Wednesday, October 20, 2010

Truth is dispensible if it makes you feel guilty

There is a breathtaking article in the Herald Sun today. Here it is with [my comments]:
No shame in aborting unborn life
Susie O'Brien
From: Herald Sun October 19, 2010

CHOOSING to terminate a pregnancy is better than ending up as a bad mother who hurts or neglects her kids. It's time we realise that having an abortion doesn't mean you don't care about the unborn life you are carrying. [That's the thesis. Now for the rationale, such as it is.]

Women abort potential babies because they would prefer not to be a mother at all, rather than be an inadequate parent. It's not that they don't care about the unborn child, it's because they care so much. That is the startling finding that emerges from groundbreaking new Victorian research. [They learnt this from "research"?]
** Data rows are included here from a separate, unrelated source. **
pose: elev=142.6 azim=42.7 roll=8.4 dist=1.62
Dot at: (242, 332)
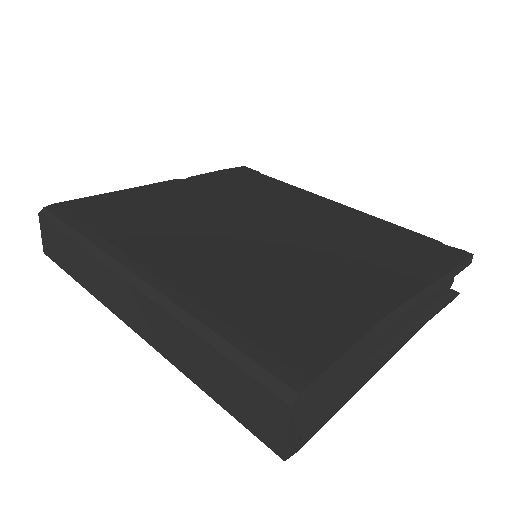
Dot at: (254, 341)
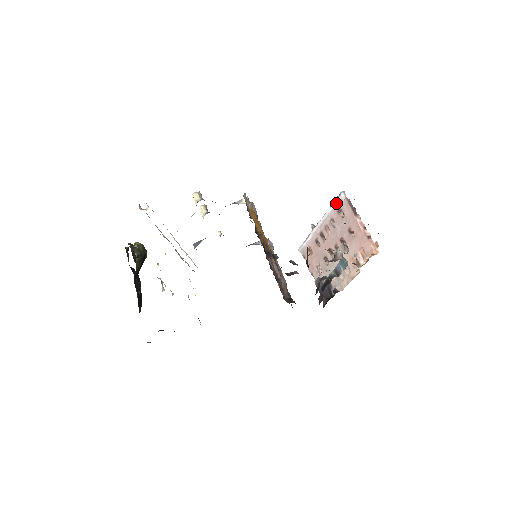
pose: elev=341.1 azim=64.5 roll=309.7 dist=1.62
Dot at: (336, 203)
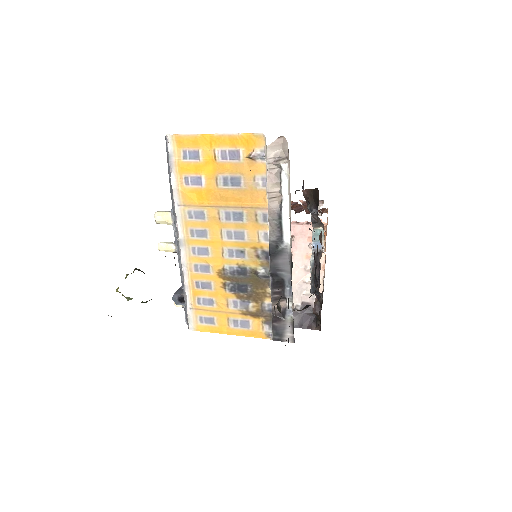
Dot at: occluded
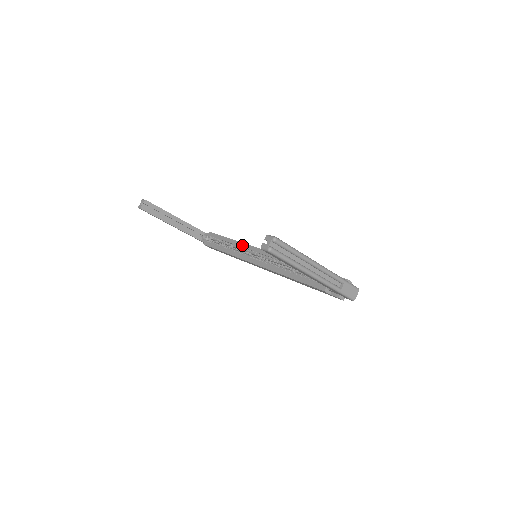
In the aftermath of the Queensland case that saw two young people put on trial for taking legally available medication to terminate a pregnancy, it's time to reassert the rights of women who choose to have an abortion. [Is it? Remember the thing about rights: if someone has an authentic right, we have an absolute duty to provide it.]
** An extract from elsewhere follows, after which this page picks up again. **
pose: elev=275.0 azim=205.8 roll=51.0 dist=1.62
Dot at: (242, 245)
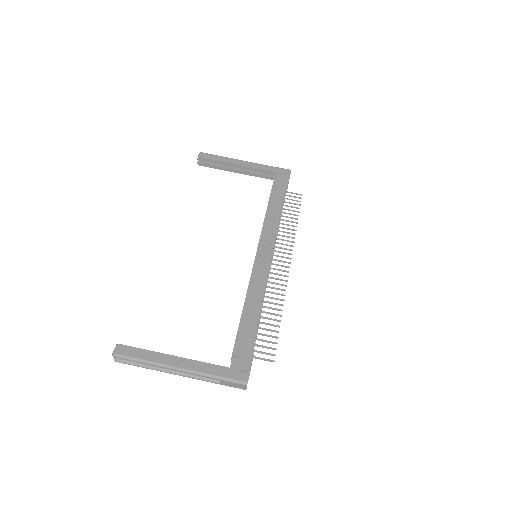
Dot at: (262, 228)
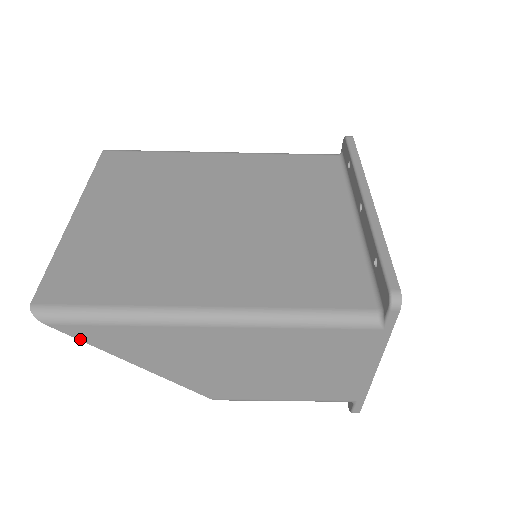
Although Tegan Leach, 21, and her boyfriend, Sergie Brennan, 22, were acquitted, thousands of women are still made to feel like criminals because they choose to terminate a pregnancy. [Note the importance of feelings, note too the equation in this article between legal and moral/ethical.]

However, a startling new Melbourne study lifts the veil of secrecy on this issue, uncovering both the complex decision-making women go through, and the guilt and judgments they have to endure from doctors and others. ["guilt and judgements" - the true crime]
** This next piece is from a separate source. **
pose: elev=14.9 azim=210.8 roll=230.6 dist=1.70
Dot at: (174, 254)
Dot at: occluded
There is still a feeling in society that a woman who has an abortion is blithely ending the life of another potential human being. [Again, "there is a FEELING". I don't know whether the person who performs an abortion is doing it "blithely" or not, but the reality that a real (not only "potential") human life is being ended has nothing to do with "feelings".]

It's said she's selfishly putting herself before the needs of her unborn baby, or just using abortion as a form of contraception. [That may or may not be the case. The motives may be many.]

Let's face it, lots of people have had abortions, but would never talk about it, and can find it hard even using the A word. Some hide their experience as a shameful secret from their loved ones for years. [Let's face it, lot's of people do it, so it must be okay, yeah?]

There are even still lines of people placarding abortion clinics, willing to call her a baby killer to her face. ["Even still"? In this day and age...]

And let's not forget that Opposition Leader Tony Abbott in the past has condemned the abortion rate, saying that he was concerned about an "abortion epidemic" and doesn't "much like abortion, full stop". [No, don't forget him. How dare he!]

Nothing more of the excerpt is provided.